While certain reforms have been undertaken by LIAT shareholders, it is clear that more reforms need to be done.

“We have, over the past few years, … been able to do some substantial things. We have done reforms within LIAT; clearly there are more reforms to be done,” said Chair of the LIAT; shareholders Prime Minister Dr Ralph Gonsalves, while speaking on Star FM yesterday.

Gonsalves, had called in to the radio station to speak about several issues, including the industrial unrest being experienced by LIAT.

The Prime Minister said the leadership of the unions will meet today with the Board of Directors and management of the airline.

He explained that on March 30, the the Leeward Islands Airline Pilots Association (LIALPA) issued five strict directives to its members which Gonsalves said appear like a “work to rule”.

According to Gonsalves, reading from the LIALPA letter, the directives are: “Adhere to all clauses of the memorandum of agreement in particular the flight and duty time limitations; No pilot is allowed to extend duty or work on vacation or off days; Meal breaks are to be taken when rostered or if not rostered following the first landing after four hours; While on duty adopt and conduct yourself in a professional manner and observe all regulations; Pilots are reminded that all LIAT flights are conducted under instrument flight rules and that maintaining a high level of instrument proficiency is the job of every pilot.
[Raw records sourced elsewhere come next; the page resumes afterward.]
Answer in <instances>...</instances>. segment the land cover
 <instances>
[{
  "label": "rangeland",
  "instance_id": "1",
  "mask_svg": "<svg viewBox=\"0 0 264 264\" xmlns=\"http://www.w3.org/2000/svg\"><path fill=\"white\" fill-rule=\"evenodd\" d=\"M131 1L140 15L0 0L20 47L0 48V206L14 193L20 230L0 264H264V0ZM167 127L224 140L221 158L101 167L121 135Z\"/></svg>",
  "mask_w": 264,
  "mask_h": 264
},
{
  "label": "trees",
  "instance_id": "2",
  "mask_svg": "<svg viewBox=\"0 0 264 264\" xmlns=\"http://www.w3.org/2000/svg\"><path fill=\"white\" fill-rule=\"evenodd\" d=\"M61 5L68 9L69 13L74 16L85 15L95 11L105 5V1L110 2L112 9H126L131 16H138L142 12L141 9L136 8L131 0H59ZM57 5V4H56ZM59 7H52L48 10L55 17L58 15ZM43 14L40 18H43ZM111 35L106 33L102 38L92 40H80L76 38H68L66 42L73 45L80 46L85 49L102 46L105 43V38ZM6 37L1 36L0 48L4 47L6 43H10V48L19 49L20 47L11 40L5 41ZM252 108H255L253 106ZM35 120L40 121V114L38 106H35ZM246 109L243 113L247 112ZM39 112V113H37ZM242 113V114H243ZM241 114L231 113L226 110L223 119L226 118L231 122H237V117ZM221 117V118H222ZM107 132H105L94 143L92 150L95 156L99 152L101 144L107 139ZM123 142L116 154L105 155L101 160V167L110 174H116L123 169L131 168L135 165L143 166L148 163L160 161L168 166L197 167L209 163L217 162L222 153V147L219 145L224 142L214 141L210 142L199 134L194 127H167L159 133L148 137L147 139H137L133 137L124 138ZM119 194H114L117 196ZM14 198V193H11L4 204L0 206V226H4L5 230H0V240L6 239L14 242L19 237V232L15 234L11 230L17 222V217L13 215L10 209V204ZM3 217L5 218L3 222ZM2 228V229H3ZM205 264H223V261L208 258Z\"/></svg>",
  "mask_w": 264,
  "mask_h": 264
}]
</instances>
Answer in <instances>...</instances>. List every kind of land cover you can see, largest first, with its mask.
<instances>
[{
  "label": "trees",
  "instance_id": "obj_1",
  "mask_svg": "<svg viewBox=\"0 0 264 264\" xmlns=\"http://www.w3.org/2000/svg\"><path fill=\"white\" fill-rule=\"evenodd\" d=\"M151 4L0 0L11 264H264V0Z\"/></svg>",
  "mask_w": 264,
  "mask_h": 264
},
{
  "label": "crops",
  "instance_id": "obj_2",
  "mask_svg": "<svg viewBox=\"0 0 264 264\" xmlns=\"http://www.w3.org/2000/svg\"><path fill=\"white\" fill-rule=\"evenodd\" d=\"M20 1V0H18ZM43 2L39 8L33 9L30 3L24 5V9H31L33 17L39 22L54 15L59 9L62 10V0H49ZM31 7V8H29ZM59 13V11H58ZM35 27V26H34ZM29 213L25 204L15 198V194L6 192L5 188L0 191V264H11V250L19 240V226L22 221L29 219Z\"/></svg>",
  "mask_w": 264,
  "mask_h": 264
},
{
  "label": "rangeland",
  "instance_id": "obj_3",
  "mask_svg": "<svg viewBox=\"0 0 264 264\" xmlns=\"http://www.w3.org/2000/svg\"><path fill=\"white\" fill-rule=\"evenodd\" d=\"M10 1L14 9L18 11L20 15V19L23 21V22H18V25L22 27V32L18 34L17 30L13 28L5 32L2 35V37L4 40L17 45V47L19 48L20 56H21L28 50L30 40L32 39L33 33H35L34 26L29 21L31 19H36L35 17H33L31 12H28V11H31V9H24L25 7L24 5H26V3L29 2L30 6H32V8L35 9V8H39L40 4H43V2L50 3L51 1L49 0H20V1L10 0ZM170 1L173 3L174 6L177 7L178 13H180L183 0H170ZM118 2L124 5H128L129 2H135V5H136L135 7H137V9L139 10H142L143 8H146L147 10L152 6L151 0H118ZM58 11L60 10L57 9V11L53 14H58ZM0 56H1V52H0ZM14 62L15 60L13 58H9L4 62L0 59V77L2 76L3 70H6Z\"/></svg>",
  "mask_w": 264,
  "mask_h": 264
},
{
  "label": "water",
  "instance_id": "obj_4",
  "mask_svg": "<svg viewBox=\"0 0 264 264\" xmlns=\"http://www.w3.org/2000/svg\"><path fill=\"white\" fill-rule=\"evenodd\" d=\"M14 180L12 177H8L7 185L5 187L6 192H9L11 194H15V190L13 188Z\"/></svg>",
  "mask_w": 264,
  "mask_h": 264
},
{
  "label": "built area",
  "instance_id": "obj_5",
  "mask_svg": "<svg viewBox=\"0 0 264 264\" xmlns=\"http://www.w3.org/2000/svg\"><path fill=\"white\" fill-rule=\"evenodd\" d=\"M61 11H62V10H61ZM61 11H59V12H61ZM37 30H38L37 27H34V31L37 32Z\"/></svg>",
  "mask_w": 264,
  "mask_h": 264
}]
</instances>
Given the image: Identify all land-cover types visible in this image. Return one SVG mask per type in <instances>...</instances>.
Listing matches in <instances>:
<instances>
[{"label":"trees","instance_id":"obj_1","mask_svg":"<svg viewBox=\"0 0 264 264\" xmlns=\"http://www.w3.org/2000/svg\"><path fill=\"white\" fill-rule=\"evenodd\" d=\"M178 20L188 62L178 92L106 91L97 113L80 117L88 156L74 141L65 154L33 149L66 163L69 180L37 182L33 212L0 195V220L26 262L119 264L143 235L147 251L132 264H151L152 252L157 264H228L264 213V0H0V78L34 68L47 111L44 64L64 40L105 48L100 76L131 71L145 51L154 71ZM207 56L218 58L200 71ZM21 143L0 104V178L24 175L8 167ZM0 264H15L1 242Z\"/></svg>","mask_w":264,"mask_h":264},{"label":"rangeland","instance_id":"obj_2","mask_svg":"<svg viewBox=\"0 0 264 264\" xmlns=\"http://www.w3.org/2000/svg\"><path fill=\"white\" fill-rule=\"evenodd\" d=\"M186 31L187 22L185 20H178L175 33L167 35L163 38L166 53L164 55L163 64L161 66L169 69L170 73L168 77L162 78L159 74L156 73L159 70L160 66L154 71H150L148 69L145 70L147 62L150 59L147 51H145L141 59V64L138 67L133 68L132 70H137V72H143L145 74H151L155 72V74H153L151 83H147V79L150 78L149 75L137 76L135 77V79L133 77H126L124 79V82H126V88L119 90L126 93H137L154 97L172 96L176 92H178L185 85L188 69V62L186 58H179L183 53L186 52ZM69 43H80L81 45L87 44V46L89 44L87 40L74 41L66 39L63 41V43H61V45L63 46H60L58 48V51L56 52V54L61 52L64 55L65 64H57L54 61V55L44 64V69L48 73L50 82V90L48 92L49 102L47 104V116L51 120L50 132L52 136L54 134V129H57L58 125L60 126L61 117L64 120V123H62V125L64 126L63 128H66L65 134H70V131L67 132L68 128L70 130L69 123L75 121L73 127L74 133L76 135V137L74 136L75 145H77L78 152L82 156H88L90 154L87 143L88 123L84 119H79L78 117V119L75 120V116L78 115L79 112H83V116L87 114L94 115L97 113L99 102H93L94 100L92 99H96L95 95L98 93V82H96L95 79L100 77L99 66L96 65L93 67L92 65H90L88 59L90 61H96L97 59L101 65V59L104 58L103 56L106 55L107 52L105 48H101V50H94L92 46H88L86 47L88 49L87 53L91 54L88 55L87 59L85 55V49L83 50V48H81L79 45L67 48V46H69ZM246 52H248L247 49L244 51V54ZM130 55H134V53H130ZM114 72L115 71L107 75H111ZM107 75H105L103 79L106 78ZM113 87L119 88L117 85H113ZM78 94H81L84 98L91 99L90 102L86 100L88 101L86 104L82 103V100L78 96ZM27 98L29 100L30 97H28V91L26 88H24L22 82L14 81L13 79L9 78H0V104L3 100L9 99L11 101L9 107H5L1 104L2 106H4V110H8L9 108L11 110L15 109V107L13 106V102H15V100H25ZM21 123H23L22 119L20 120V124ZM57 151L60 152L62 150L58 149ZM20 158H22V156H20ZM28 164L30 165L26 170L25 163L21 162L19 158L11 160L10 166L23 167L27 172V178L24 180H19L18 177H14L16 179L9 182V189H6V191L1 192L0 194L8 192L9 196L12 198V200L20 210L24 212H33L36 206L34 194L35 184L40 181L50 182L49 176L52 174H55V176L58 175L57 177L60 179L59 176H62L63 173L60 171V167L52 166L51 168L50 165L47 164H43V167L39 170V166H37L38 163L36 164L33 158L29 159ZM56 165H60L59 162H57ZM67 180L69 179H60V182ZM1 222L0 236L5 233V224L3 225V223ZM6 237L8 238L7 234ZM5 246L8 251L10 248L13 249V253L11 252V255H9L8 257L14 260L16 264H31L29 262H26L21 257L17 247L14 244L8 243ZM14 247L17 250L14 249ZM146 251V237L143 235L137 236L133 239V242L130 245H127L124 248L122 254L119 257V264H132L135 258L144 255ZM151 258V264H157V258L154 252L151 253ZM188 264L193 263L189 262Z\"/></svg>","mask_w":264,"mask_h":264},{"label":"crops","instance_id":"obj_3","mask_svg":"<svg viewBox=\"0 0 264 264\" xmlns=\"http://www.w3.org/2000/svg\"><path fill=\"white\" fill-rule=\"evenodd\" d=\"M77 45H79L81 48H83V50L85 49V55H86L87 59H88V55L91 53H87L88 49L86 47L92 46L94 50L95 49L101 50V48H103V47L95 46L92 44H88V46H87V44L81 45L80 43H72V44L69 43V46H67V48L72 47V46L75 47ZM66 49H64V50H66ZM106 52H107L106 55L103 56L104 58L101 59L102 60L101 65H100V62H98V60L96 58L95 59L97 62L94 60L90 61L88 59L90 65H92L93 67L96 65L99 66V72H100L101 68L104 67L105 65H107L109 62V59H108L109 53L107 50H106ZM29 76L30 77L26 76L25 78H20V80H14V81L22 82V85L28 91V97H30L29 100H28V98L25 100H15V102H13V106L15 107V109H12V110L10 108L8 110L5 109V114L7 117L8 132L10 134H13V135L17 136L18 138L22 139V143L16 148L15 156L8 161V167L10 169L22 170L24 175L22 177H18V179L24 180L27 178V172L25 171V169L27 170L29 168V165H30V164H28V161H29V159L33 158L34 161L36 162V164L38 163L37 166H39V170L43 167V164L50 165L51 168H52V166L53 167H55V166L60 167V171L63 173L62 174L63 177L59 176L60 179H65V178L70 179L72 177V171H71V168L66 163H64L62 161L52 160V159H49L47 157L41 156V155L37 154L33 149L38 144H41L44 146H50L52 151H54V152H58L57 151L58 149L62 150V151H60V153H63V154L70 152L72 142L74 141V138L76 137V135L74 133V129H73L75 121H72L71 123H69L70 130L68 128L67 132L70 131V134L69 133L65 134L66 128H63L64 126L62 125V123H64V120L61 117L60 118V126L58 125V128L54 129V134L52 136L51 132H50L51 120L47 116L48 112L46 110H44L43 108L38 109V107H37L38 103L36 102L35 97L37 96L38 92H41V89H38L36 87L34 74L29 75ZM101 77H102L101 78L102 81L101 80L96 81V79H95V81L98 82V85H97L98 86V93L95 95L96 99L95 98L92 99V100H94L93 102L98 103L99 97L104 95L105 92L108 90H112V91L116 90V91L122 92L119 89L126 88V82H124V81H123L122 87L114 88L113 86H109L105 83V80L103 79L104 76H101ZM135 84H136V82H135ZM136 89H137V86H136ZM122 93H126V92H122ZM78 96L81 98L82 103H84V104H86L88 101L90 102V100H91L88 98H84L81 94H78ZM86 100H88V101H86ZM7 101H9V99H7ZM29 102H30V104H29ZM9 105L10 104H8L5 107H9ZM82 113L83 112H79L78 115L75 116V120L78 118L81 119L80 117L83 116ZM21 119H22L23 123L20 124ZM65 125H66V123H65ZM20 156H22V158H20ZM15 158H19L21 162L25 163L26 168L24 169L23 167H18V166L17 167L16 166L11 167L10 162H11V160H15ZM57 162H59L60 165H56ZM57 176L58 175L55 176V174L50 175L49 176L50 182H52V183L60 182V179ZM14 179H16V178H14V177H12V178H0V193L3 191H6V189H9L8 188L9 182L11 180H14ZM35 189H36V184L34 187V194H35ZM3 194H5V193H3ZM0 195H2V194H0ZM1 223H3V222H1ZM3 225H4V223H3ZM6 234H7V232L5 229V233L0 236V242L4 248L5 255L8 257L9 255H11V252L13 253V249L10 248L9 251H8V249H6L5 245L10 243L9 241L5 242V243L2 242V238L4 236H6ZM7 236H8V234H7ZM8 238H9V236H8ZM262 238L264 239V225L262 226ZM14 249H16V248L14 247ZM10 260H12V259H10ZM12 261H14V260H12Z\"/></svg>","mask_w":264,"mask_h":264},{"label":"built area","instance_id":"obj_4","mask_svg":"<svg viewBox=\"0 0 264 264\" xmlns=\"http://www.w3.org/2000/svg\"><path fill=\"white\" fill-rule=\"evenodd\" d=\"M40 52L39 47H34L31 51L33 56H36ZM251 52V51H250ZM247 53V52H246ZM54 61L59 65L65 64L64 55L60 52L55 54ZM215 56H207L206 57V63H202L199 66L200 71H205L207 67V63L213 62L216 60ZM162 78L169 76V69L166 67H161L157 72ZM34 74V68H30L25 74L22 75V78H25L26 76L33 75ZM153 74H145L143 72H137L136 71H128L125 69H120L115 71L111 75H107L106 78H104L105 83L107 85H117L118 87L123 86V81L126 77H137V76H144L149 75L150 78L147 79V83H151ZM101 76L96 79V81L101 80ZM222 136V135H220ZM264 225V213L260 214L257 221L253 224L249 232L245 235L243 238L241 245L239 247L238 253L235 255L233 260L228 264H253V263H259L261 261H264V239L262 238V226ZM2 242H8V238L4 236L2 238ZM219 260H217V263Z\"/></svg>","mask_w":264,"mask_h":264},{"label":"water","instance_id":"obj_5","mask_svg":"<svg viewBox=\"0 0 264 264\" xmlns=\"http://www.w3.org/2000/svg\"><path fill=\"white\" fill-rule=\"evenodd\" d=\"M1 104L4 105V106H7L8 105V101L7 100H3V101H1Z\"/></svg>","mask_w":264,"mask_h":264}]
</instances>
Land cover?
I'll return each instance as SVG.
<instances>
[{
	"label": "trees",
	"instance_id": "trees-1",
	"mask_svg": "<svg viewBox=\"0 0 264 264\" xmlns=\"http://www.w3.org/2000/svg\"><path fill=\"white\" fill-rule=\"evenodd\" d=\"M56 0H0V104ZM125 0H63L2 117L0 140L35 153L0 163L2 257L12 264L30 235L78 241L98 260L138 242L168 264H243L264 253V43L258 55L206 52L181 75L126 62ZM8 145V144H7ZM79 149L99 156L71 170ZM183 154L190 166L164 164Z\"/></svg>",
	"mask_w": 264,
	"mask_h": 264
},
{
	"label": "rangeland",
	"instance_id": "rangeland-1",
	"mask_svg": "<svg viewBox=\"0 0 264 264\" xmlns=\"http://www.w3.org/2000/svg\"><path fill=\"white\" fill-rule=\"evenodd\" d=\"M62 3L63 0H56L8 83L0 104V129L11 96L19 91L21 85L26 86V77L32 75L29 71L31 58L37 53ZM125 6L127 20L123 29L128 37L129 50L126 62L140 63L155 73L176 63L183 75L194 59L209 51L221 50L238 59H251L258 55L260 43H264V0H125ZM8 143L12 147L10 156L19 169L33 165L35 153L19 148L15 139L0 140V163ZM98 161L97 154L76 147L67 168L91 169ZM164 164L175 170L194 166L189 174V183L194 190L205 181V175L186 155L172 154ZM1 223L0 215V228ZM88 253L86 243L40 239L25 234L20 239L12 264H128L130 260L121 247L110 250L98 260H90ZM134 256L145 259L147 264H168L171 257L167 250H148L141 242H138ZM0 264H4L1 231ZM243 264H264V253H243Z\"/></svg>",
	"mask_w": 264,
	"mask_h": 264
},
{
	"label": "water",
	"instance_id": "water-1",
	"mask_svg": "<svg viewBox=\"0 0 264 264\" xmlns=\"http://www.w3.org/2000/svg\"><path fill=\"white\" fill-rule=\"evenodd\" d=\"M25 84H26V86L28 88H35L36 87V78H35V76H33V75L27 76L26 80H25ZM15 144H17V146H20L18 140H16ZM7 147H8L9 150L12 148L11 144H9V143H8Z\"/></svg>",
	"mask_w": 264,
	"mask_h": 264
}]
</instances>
As such it is recommended that at least one instrument approach should be conducted per flight.”

He added that on March 30, LIALPA further said to its members “this mode of operation is to continue until the executive has indicted to you that LIAT has agreed to adhere to the payment schedule in the memorandum of agreement and to implement the new salary on April 26, 2017 pay day.”

The Prime Minister explained that LIAT at best is a marginal financial proposition, but obviously a social and economic necessity to these islands.

He pointed out that there are many airlines who have tried to compete with LIAT; however LIAT has been able to stand the test of time.

“What we have to do is to have sensible, intelligent conversations,” Gonsalves stated.